*** Begin section ***
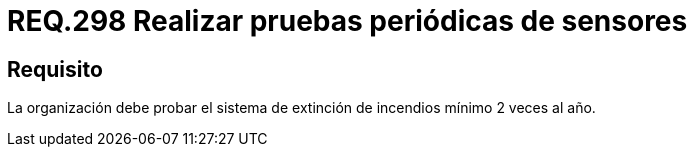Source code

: :slug: rules/298/
:category: rules
:description: En el presente documento se detallan los requerimientos de seguridad relacionados a la gestion adecuada de sistemas de control. En este caso, se recomienda que toda organización realice pruebas de funcionamiento de los sistemas de extinción regularmente.
:keywords: Organización, Sensores, Prueba, Sistema, Extinción, Incendio.
:rules: yes

= REQ.298 Realizar pruebas periódicas de sensores

== Requisito

La organización debe probar el sistema de extinción de incendios
mínimo 2 veces al año.
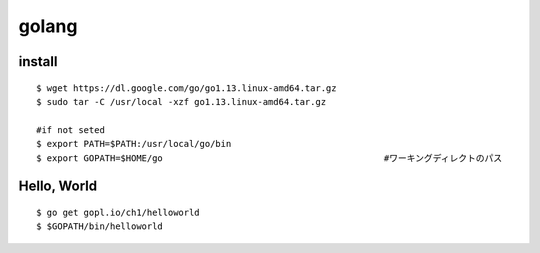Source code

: =========
golang
=========


install
=========

::
  
  $ wget https://dl.google.com/go/go1.13.linux-amd64.tar.gz
  $ sudo tar -C /usr/local -xzf go1.13.linux-amd64.tar.gz
  
  #if not seted
  $ export PATH=$PATH:/usr/local/go/bin
  $ export GOPATH=$HOME/go                                          #ワーキングディレクトのパス

Hello, World
==============

::

  $ go get gopl.io/ch1/helloworld
  $ $GOPATH/bin/helloworld

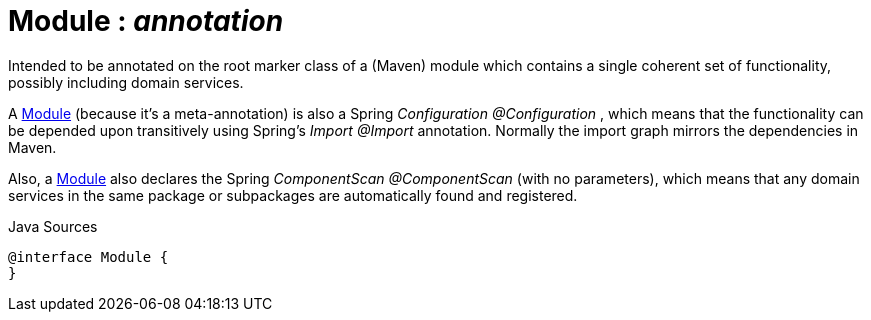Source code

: = Module : _annotation_
:Notice: Licensed to the Apache Software Foundation (ASF) under one or more contributor license agreements. See the NOTICE file distributed with this work for additional information regarding copyright ownership. The ASF licenses this file to you under the Apache License, Version 2.0 (the "License"); you may not use this file except in compliance with the License. You may obtain a copy of the License at. http://www.apache.org/licenses/LICENSE-2.0 . Unless required by applicable law or agreed to in writing, software distributed under the License is distributed on an "AS IS" BASIS, WITHOUT WARRANTIES OR  CONDITIONS OF ANY KIND, either express or implied. See the License for the specific language governing permissions and limitations under the License.

Intended to be annotated on the root marker class of a (Maven) module which contains a single coherent set of functionality, possibly including domain services.

A xref:system:generated:index/applib/annotation/Module.adoc[Module] (because it's a meta-annotation) is also a Spring _Configuration @Configuration_ , which means that the functionality can be depended upon transitively using Spring's _Import @Import_ annotation. Normally the import graph mirrors the dependencies in Maven.

Also, a xref:system:generated:index/applib/annotation/Module.adoc[Module] also declares the Spring _ComponentScan @ComponentScan_ (with no parameters), which means that any domain services in the same package or subpackages are automatically found and registered.

.Java Sources
[source,java]
----
@interface Module {
}
----

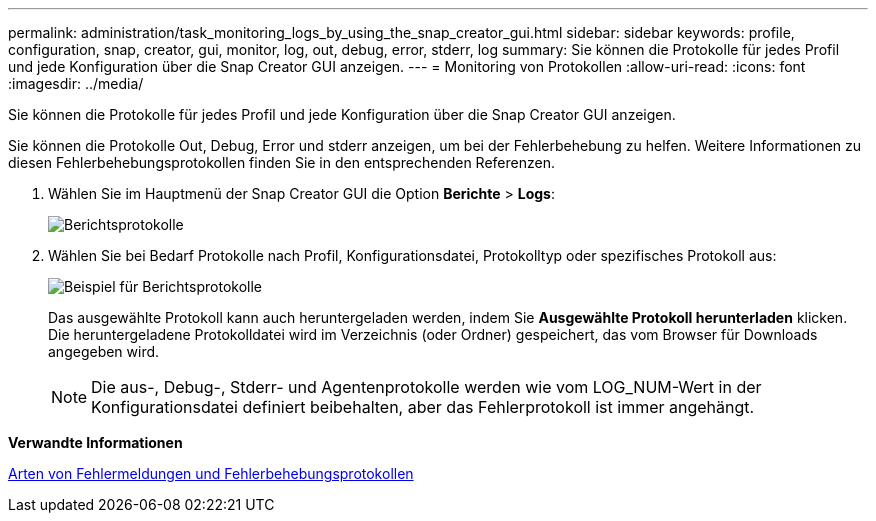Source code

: ---
permalink: administration/task_monitoring_logs_by_using_the_snap_creator_gui.html 
sidebar: sidebar 
keywords: profile, configuration, snap, creator, gui, monitor, log, out, debug, error, stderr, log 
summary: Sie können die Protokolle für jedes Profil und jede Konfiguration über die Snap Creator GUI anzeigen. 
---
= Monitoring von Protokollen
:allow-uri-read: 
:icons: font
:imagesdir: ../media/


[role="lead"]
Sie können die Protokolle für jedes Profil und jede Konfiguration über die Snap Creator GUI anzeigen.

Sie können die Protokolle Out, Debug, Error und stderr anzeigen, um bei der Fehlerbehebung zu helfen. Weitere Informationen zu diesen Fehlerbehebungsprotokollen finden Sie in den entsprechenden Referenzen.

. Wählen Sie im Hauptmenü der Snap Creator GUI die Option *Berichte* > *Logs*:
+
image::../media/reports_logs.gif[Berichtsprotokolle]

. Wählen Sie bei Bedarf Protokolle nach Profil, Konfigurationsdatei, Protokolltyp oder spezifisches Protokoll aus:
+
image::../media/reports_logs_example.gif[Beispiel für Berichtsprotokolle]

+
Das ausgewählte Protokoll kann auch heruntergeladen werden, indem Sie *Ausgewählte Protokoll herunterladen* klicken. Die heruntergeladene Protokolldatei wird im Verzeichnis (oder Ordner) gespeichert, das vom Browser für Downloads angegeben wird.

+

NOTE: Die aus-, Debug-, Stderr- und Agentenprotokolle werden wie vom LOG_NUM-Wert in der Konfigurationsdatei definiert beibehalten, aber das Fehlerprotokoll ist immer angehängt.



*Verwandte Informationen*

xref:reference_logs.adoc[Arten von Fehlermeldungen und Fehlerbehebungsprotokollen]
*** End section ***
The problem ::
Search the records for lines holding the word "generated", then copy each line you find.

Task response ::
A xref:system:generated:index/applib/annotation/Module.adoc[Module] (because it's a meta-annotation) is also a Spring _Configuration @Configuration_ , which means that the functionality can be depended upon transitively using Spring's _Import @Import_ annotation. Normally the import graph mirrors the dependencies in Maven.
Also, a xref:system:generated:index/applib/annotation/Module.adoc[Module] also declares the Spring _ComponentScan @ComponentScan_ (with no parameters), which means that any domain services in the same package or subpackages are automatically found and registered.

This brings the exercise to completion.